[Provided records]
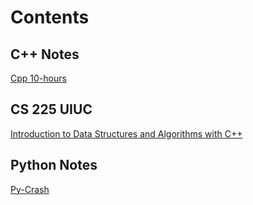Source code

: # Contents

## C++ Notes

[Cpp 10-hours](https://www.youtube.com/channel/UCl5-BV9aRaeDVohpE4sqJiQ)

## CS 225 UIUC

[Introduction to Data Structures and Algorithms with C++](https://courses.engr.illinois.edu/cs225/sp2022/)

## Python Notes

[Py-Crash](https://ehmatthes.github.io/pcc_2e/regular_index/)
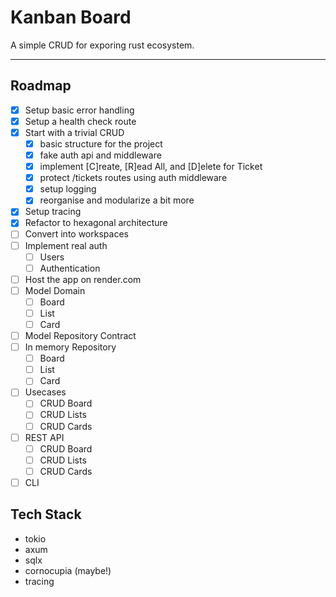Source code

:# Kanban Board

A simple CRUD for exporing rust ecosystem.

---

## Roadmap

- [x] Setup basic error handling
- [x] Setup a health check route
- [x] Start with a trivial CRUD
  - [x] basic structure for the project
  - [x] fake auth api and middleware
  - [x] implement [C]reate, [R]ead All, and [D]elete for Ticket
  - [x] protect /tickets routes using auth middleware
  - [x] setup logging
  - [x] reorganise and modularize a bit more
- [x] Setup tracing
- [x] Refactor to hexagonal architecture
- [ ] Convert into workspaces
- [ ] Implement real auth
  - [ ] Users
  - [ ] Authentication
- [ ] Host the app on render.com
- [ ] Model Domain
  - [ ] Board
  - [ ] List
  - [ ] Card
- [ ] Model Repository Contract
- [ ] In memory Repository
  - [ ] Board
  - [ ] List
  - [ ] Card
- [ ] Usecases
  - [ ] CRUD Board
  - [ ] CRUD Lists
  - [ ] CRUD Cards
- [ ] REST API
  - [ ] CRUD Board
  - [ ] CRUD Lists
  - [ ] CRUD Cards
- [ ] CLI

## Tech Stack

- tokio
- axum
- sqlx
- cornocupia (maybe!)
- tracing
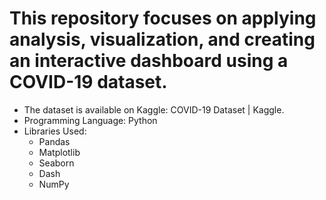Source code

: # This repository focuses on applying analysis, visualization, and creating an interactive dashboard using a COVID-19 dataset.
* The dataset is available on Kaggle: COVID-19 Dataset | Kaggle.
* Programming Language: Python
* Libraries Used:
  * Pandas
  * Matplotlib
  * Seaborn
  * Dash
  * NumPy
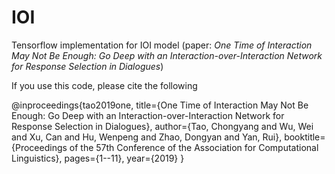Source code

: # IOI
Tensorflow implementation for IOI model (paper: *One Time of Interaction May Not Be Enough: Go Deep with an Interaction-over-Interaction Network for Response Selection in Dialogues*)

If you use this code, please cite the following

@inproceedings{tao2019one,
  title={One Time of Interaction May Not Be Enough: Go Deep with an Interaction-over-Interaction Network for Response Selection in Dialogues},
  author={Tao, Chongyang and Wu, Wei and Xu, Can and Hu, Wenpeng and Zhao, Dongyan and Yan, Rui},
  booktitle={Proceedings of the 57th Conference of the Association for Computational Linguistics},
  pages={1--11},
  year={2019}
}

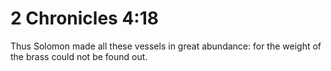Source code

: # 2 Chronicles 4:18

Thus Solomon made all these vessels in great abundance: for the weight of the brass could not be found out.
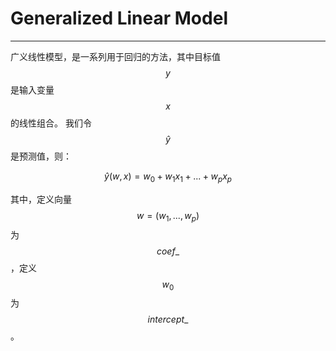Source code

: # Generalized Linear Model

---

广义线性模型，是一系列用于回归的方法，其中目标值  $$ y $$ 是输入变量 $$ x  $$ 的线性组合。 我们令 $$ \hat{y} $$ 是预测值，则：

$$
\hat{y}(w, x) = w_0 + w_1 x_1 + ... + w_p x_p
$$

其中，定义向量 $$ w = (w_1,..., w_p) $$ 为 $$ coef\_ $$，定义 $$ w_0 $$ 为 $$ intercept\_ $$。


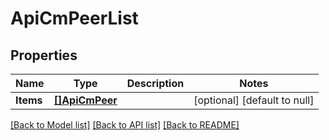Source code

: # ApiCmPeerList

## Properties
Name | Type | Description | Notes
------------ | ------------- | ------------- | -------------
**Items** | [**[]ApiCmPeer**](ApiCmPeer.md) |  | [optional] [default to null]

[[Back to Model list]](../README.md#documentation-for-models) [[Back to API list]](../README.md#documentation-for-api-endpoints) [[Back to README]](../README.md)

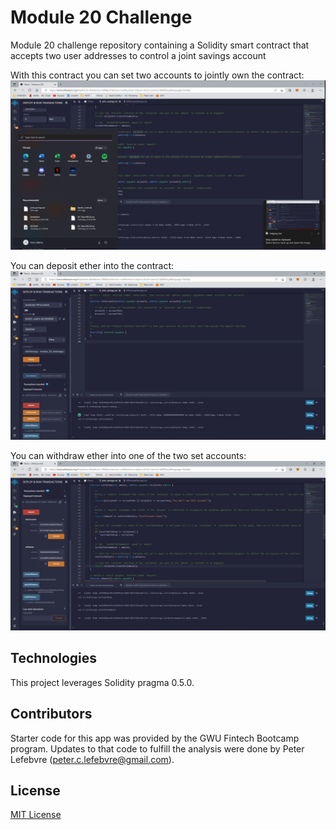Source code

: # Module 20 Challenge
Module 20 challenge repository containing a Solidity smart contract that accepts two user addresses to control a joint savings account

With this contract you can set two accounts to jointly own the contract:
![SetAccounts](/Images/SettingAccounts.png)

You can deposit ether into the contract:
![Deposit](/Images/5EthTransaction.png)

You can withdraw ether into one of the two set accounts:
![Withdraw](/Images/Withdraw5Eth.png)

## Technologies

This project leverages Solidity pragma 0.5.0.

## Contributors

Starter code for this app was provided by the GWU Fintech Bootcamp program. Updates to that code to fulfill the analysis were done by Peter Lefebvre (peter.c.lefebvre@gmail.com).

## License

[MIT License](https://github.com/plefebvre1/module_20_challenge/blob/main/LICENSE)
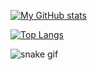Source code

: [![My GitHub stats](https://github-readme-stats.vercel.app/api?username=exgraal7&show_icons=true&theme=tokyonight)](https://github.com/exgraal7/github-readme-stats)

[![Top Langs](https://github-readme-stats.vercel.app/api/top-langs/?username=exgraal7&size_weight=0.5&count_weight=0.5)](https://github.com/exgraal7/github-readme-stats)

![snake gif](https://github.com/MeghnaS21/exgraal7/blob/output/github-contribution-grid-snake.svg)


<!--
**exgraal7/exgraal7** is a ✨ _special_ ✨ repository because its `README.md` (this file) appears on your GitHub profile.

Here are some ideas to get you started:

- 🔭 I’m currently working on ...
- 🌱 I’m currently learning ...
- 👯 I’m looking to collaborate on ...
- 🤔 I’m looking for help with ...
- 💬 Ask me about ...
- 📫 How to reach me: ...
- 😄 Pronouns: ...
- ⚡ Fun fact: ...
-->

[About this exercise] Please repeat exactly the data above from its first line to the line that contains "- cornocupia (maybe!)", inclusive, and leave every picture out.

[Result]
Source code

: # Contents

## C++ Notes

[Cpp 10-hours](https://www.youtube.com/channel/UCl5-BV9aRaeDVohpE4sqJiQ)

## CS 225 UIUC

[Introduction to Data Structures and Algorithms with C++](https://courses.engr.illinois.edu/cs225/sp2022/)

## Python Notes

[Py-Crash](https://ehmatthes.github.io/pcc_2e/regular_index/)
Source code

:# Kanban Board

A simple CRUD for exporing rust ecosystem.

---

## Roadmap

- [x] Setup basic error handling
- [x] Setup a health check route
- [x] Start with a trivial CRUD
  - [x] basic structure for the project
  - [x] fake auth api and middleware
  - [x] implement [C]reate, [R]ead All, and [D]elete for Ticket
  - [x] protect /tickets routes using auth middleware
  - [x] setup logging
  - [x] reorganise and modularize a bit more
- [x] Setup tracing
- [x] Refactor to hexagonal architecture
- [ ] Convert into workspaces
- [ ] Implement real auth
  - [ ] Users
  - [ ] Authentication
- [ ] Host the app on render.com
- [ ] Model Domain
  - [ ] Board
  - [ ] List
  - [ ] Card
- [ ] Model Repository Contract
- [ ] In memory Repository
  - [ ] Board
  - [ ] List
  - [ ] Card
- [ ] Usecases
  - [ ] CRUD Board
  - [ ] CRUD Lists
  - [ ] CRUD Cards
- [ ] REST API
  - [ ] CRUD Board
  - [ ] CRUD Lists
  - [ ] CRUD Cards
- [ ] CLI

## Tech Stack

- tokio
- axum
- sqlx
- cornocupia (maybe!)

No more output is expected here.